ACTIVITIES:
1. Please copy the passage of the HUVEC methods text between "Cell cycle was detected with flow" and "by Modfit software.", inclusive.
2. Carry on the HUVEC methods text from its last sentence, before the entries.

TEXT SEGMENT:
Cell cycle was detected with flow cytometry. Totally 1×106 HUVEC cells were collected from each group. After washing with PBS, the cell cycle was detected with the Cell Cycle Assay Kit (BD company). The cells were subsequently incubated with 200 μl solution A at room temperature for 10 min, 150 μl solution B at room temperature for 10 min, and then 120 μl solution C in the dark for 10 min. The detection data from flow cytometry were analyzed by Modfit software.
Detection of migration ability
Transwell assay was used to detect the invasion and metastasis capacity of HUVECs. Briefly, totally 1×105 cells were cultured in the upper Transwell chamber with 200 μl serum-free 1640 medium. A total of 500 μl of 1640 medium containing 20% FBS was added into the lower chamber. After 24 h, the cells were fixed with 4% formaldehyde at room temperature for 10 min. After washing with PBS, the cells in the upper chamber were wiped off, and Giemsa staining was then performed. Migrating cells were observed under the light microscope (200×). Five fields were randomly selected, and the cells penetrating the membrane were counted. Cell invasion and migration capacities were evaluated accordingly.

DATASET EXCERPTS:
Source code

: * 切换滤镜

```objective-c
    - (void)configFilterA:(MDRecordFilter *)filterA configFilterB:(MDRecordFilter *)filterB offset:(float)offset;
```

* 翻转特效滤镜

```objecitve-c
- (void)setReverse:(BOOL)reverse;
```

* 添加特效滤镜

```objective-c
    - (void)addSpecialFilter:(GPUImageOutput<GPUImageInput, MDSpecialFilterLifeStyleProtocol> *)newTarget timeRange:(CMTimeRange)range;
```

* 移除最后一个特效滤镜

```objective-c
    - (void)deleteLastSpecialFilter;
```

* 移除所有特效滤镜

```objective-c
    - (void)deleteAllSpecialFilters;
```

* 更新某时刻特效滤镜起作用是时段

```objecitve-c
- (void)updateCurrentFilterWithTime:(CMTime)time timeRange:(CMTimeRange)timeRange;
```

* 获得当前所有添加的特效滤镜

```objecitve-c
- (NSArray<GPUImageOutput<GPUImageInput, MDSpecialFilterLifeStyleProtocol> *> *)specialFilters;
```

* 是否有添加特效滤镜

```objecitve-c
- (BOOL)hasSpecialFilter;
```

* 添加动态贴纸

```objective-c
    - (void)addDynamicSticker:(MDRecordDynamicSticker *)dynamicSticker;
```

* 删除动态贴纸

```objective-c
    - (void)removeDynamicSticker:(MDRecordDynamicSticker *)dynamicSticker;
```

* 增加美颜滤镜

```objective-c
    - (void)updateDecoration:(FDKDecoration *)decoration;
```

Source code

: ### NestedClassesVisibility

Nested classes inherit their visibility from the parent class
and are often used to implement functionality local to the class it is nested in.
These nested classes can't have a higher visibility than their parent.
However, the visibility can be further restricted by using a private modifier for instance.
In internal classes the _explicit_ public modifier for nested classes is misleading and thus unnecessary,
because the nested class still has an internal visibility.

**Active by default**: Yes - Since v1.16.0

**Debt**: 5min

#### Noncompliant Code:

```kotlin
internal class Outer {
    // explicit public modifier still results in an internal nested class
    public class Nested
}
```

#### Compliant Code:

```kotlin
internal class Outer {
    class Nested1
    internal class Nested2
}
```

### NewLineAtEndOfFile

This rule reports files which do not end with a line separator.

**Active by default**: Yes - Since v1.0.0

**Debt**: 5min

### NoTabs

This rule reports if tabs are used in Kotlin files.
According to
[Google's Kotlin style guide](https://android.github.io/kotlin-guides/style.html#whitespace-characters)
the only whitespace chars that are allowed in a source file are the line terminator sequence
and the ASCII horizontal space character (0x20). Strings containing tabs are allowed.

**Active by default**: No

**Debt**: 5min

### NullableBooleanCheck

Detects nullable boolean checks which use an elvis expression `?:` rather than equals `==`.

RESPONSES TO THE EXERCISE:
1.
Cell cycle was detected with flow cytometry. Totally 1×106 HUVEC cells were collected from each group. After washing with PBS, the cell cycle was detected with the Cell Cycle Assay Kit (BD company). The cells were subsequently incubated with 200 μl solution A at room temperature for 10 min, 150 μl solution B at room temperature for 10 min, and then 120 μl solution C in the dark for 10 min. The detection data from flow cytometry were analyzed by Modfit software.

2.
Statistical analysis
Data are expressed as mean ±SD. GraphPad Prism 7.0 software was used for statistical analysis. One-way ANOVA was used for multiple comparisons, while the t test was performed for pair-wise comparison. P<0.05 was considered as statistically significant.
Results
Ratio of CD3+CD56+ NK cells in peripheral blood of diabetic patients
The NK cells in the peripheral blood was analyzed with fluorescence-labeled CD3 and CD56, and the CD3+CD56+ cells were recognized as the NKT cells. Our results showed that, in the normal control subjects, the percentage of NKT cells in the peripheral blood was 3.5±0.21%, which was significantly elevated in the patients with type II diabetes (8.31±0.27%) (P<0.05). CD3 and CD56 also represented the screening labels for NK cells, and the NK cell percentage was also analyzed. Our results showed that the ratio of CD3-CD56+ NK cells in the peripheral blood of the type II diabetic patients was 19.2±0.38%, which was significantly higher than in the normal control subjects (12.4±0.17%) (P<0.05) (Figure 1). Taken together, these results suggest that the ratios of NK cells and NKT cells in the peripheral blood were significantly increased in the type II diabetic patients, indicating activation of the natural immune system in the disease.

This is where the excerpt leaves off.